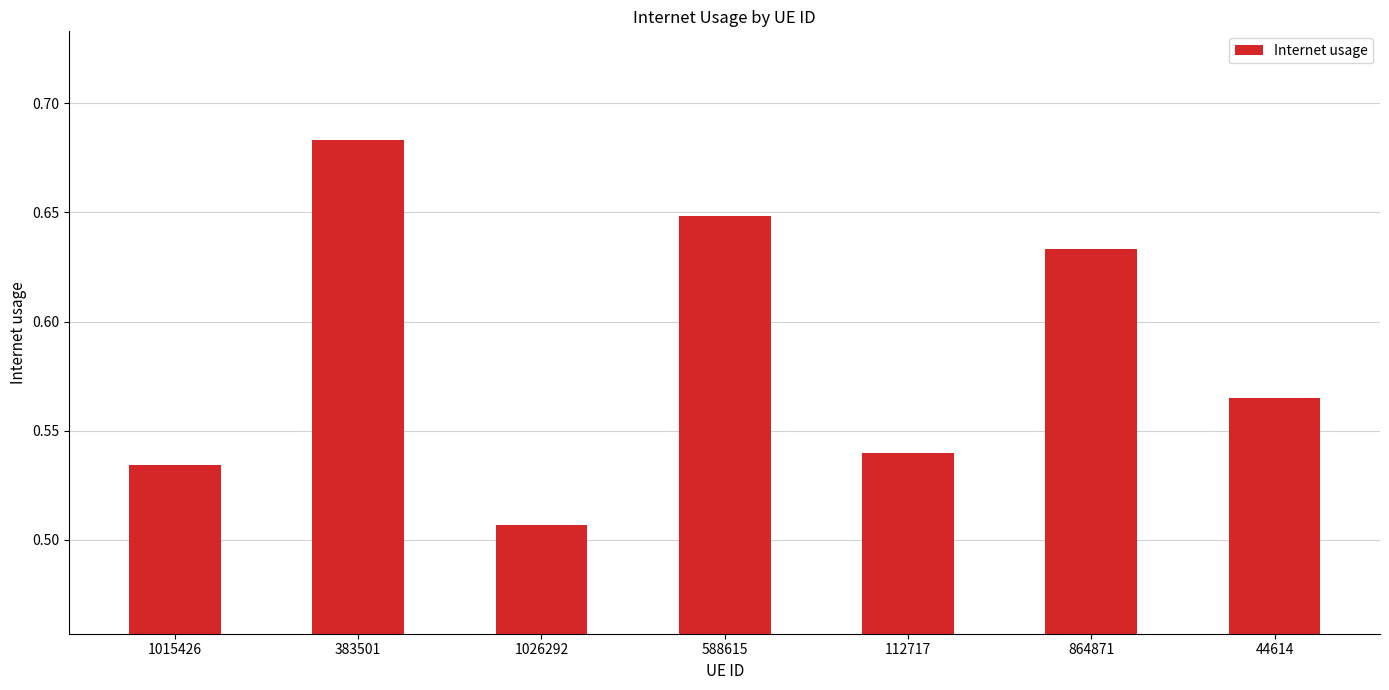

Which category has the highest value across all series?

383501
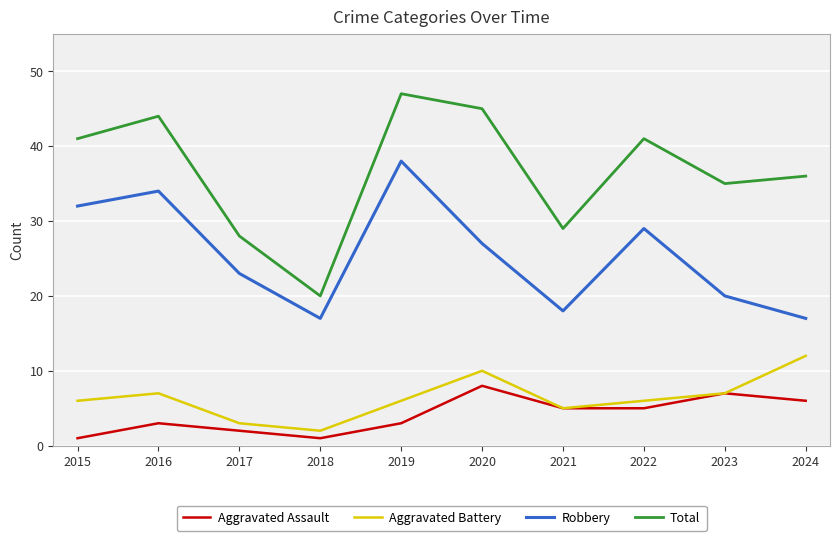

Between 2019 and 2020, which series saw the biggest shift?

Robbery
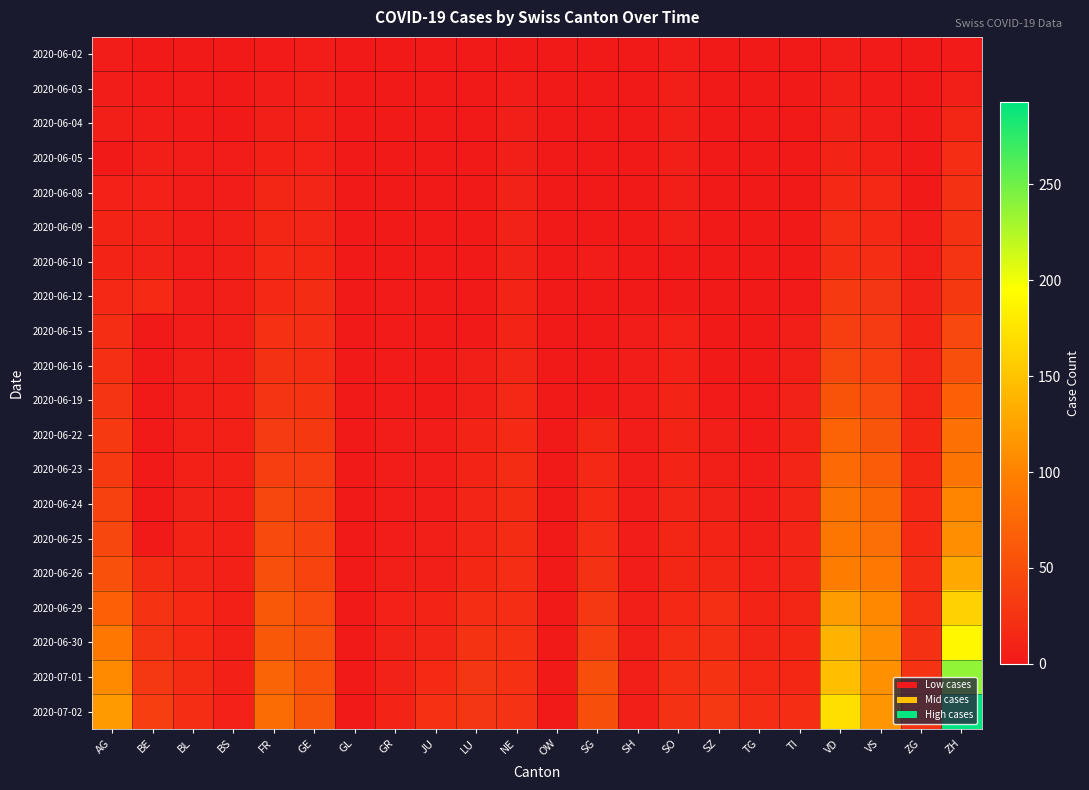

Which series has the largest range (max minus min)?

2020-07-02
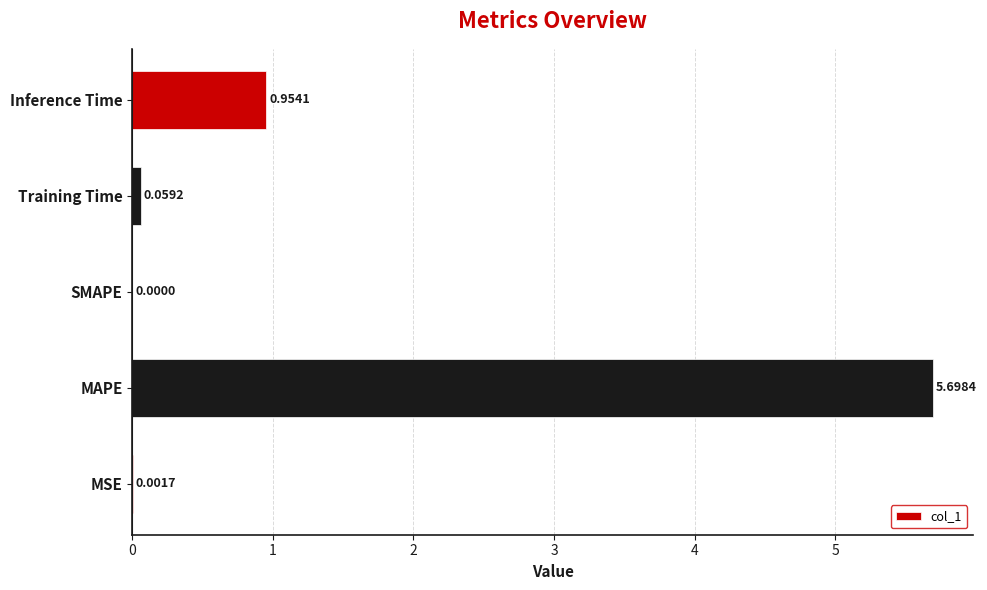

Which label corresponds to the largest value in the chart?

MAPE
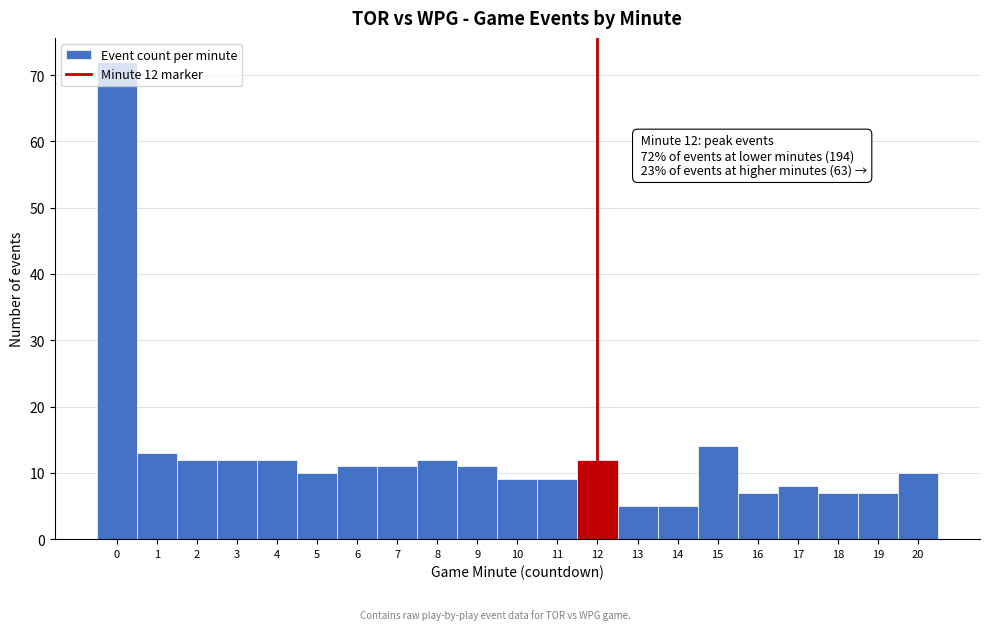

What is the maximum value shown in the chart?

72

####

■ **Job**: Can you pull out every line of the data above, copying each word for word and leaving out the pictures?

■ **Completed exercise**:
Which category has the highest value across all series?

383501

Between 2019 and 2020, which series saw the biggest shift?

Robbery

Which series has the largest range (max minus min)?

2020-07-02

Which label corresponds to the largest value in the chart?

MAPE

What is the maximum value shown in the chart?

72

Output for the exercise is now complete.